The question has been considered in Sherley v. Billings, 8th Bush 151; C. & O. Railway Co. v. Ford, 158 Ky. 800, 166 S. W. 605; Strader’s Admrs. v. Lexington Hydraulic & Mfg. Co., 146 Ky. 580, 142 S. W. 1073. Numerous other cases announcing and sustaining the doctrine above are cited in the cases referred to. ' Applying that rule to the facts of this case it is extremely hard to ascertain any reason for holding that when appellant’s servant assaulted appellee he was in any sense of the word acting under authority from his master, either express or implied, or that the assault was done in the course and within the scope of the servant’s employment. Appellee insists that a number of this court’s opinions cited by him are authority for holding the master liable in this case. He cites numerous cases in which the master has been held liable for the torts of his servant, and urges the analogy of those cases to this. None of those cases varies the rule, supra.
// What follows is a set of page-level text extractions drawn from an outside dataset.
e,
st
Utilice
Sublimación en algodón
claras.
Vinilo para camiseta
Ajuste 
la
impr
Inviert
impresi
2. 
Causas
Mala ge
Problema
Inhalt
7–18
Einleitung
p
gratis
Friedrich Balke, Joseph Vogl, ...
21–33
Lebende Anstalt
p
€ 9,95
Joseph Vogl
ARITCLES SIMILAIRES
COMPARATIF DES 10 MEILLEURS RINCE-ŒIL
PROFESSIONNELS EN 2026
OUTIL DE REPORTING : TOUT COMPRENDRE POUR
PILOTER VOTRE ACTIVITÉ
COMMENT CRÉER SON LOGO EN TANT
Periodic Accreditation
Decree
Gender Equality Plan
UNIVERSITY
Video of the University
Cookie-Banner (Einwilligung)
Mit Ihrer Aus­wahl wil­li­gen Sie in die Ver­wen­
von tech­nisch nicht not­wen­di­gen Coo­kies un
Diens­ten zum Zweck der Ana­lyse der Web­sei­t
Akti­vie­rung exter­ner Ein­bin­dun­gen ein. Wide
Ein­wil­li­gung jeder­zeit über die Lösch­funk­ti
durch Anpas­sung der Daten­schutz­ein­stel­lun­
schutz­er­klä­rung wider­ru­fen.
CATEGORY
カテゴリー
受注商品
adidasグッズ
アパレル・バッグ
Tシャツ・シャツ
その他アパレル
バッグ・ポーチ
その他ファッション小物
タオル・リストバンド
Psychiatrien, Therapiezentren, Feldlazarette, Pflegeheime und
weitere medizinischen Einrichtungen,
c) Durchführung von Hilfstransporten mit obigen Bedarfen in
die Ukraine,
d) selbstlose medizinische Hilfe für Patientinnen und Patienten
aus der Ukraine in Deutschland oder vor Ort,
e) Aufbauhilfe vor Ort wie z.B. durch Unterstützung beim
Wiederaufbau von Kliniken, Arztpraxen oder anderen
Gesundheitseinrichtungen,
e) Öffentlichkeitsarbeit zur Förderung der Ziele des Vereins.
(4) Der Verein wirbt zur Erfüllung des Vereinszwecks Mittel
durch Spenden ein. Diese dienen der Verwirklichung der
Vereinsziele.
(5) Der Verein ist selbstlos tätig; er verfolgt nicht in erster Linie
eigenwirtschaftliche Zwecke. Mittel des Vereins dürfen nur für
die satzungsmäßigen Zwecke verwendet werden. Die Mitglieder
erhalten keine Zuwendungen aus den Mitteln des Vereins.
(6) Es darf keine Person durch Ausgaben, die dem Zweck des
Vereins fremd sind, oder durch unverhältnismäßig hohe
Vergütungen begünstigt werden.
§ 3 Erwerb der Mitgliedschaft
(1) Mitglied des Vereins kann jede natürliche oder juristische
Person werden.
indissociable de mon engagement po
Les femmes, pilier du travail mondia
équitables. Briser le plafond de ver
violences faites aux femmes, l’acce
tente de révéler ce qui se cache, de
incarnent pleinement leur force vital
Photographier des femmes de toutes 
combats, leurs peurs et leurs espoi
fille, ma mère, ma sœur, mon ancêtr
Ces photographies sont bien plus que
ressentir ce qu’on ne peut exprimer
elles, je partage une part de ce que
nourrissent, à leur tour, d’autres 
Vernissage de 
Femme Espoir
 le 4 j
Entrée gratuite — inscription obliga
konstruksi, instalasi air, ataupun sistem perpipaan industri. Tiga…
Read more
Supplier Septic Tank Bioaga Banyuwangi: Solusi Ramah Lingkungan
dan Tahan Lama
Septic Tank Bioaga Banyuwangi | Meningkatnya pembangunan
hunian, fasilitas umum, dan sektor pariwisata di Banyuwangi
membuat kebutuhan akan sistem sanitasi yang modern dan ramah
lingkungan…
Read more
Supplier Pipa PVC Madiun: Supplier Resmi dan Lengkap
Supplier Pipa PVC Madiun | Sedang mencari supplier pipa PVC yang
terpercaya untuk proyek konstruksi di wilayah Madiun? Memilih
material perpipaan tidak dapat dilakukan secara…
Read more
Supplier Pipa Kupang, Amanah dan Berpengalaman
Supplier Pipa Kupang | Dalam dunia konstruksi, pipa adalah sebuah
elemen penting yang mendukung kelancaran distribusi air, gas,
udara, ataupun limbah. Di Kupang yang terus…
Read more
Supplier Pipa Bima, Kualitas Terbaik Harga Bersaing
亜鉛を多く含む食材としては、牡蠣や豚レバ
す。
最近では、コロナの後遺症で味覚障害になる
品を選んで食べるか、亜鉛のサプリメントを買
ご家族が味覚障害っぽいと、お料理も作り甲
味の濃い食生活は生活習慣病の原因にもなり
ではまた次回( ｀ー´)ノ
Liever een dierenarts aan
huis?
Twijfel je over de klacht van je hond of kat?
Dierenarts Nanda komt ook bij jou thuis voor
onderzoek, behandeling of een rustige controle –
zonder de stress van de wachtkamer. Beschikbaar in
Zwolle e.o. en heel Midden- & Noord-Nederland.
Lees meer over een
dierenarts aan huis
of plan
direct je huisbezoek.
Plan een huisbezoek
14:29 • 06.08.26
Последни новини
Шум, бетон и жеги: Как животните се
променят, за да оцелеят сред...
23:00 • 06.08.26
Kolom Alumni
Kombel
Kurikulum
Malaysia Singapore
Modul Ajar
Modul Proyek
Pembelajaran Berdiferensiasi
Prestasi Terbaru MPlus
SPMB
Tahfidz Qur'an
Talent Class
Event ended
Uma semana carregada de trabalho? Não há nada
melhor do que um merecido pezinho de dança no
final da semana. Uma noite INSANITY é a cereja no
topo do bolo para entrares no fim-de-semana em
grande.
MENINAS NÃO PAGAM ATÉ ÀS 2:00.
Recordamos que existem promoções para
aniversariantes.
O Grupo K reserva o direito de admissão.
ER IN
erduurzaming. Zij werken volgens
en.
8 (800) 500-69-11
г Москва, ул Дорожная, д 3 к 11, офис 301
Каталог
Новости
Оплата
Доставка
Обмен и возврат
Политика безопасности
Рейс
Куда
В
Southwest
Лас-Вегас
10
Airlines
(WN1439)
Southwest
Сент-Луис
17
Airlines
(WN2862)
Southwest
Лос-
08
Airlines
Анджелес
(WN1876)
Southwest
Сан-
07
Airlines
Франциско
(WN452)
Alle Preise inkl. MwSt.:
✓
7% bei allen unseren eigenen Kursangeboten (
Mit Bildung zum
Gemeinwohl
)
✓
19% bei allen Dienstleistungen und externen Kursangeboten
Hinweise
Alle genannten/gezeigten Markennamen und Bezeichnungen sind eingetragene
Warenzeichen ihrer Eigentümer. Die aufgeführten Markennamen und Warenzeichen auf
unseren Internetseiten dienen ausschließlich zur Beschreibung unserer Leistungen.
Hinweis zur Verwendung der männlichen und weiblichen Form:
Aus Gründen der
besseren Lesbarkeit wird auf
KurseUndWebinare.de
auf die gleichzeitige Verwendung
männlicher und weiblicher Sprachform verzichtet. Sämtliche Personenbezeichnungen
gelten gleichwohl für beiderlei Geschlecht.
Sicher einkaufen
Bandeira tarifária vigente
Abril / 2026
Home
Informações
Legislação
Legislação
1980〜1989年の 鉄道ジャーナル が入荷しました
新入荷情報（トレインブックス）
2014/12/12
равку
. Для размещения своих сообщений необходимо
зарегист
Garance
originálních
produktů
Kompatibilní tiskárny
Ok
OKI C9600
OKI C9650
The facts of each of them were measured by the same rule and liability was fixed upon the master because in doing the wrong the servant was held to be acting for the master and within the scope of his employment. The act of the servant complained of was held in legal effect to be the act of the master. Hence, the master’s liability.
It is not sufficient that the tort be committed while the relation of master and servant exists and at a time when the servant is engaged in the business of his master, but in addition thereto it must be made to appear that the servant committing the tortious act in so doing is acting for the master and within the scope of his employment. We are possessed of no powers of reasoning
The evidence discloses that appellee was severely and permanently injured as a result of the assault. We are convinced that his pain and suffering was intense and that the $1,500.00 verdict awarded him is in no sense of the word excessive remuneration for his injury. However, we have been unable to view this case from any angle that permits us to say that when appellant’s servant assaulted appellee he was acting for appellant or within the scope of his employment. With this view of the case, we hold that for the assault charged in plaintiff’s petition the court should have sustained appellant’s motion for a peremptory instruction at the close of the evidence.
For these reasons the judgment herein is reversed and this cause remanded for further proceedings consistent herewith.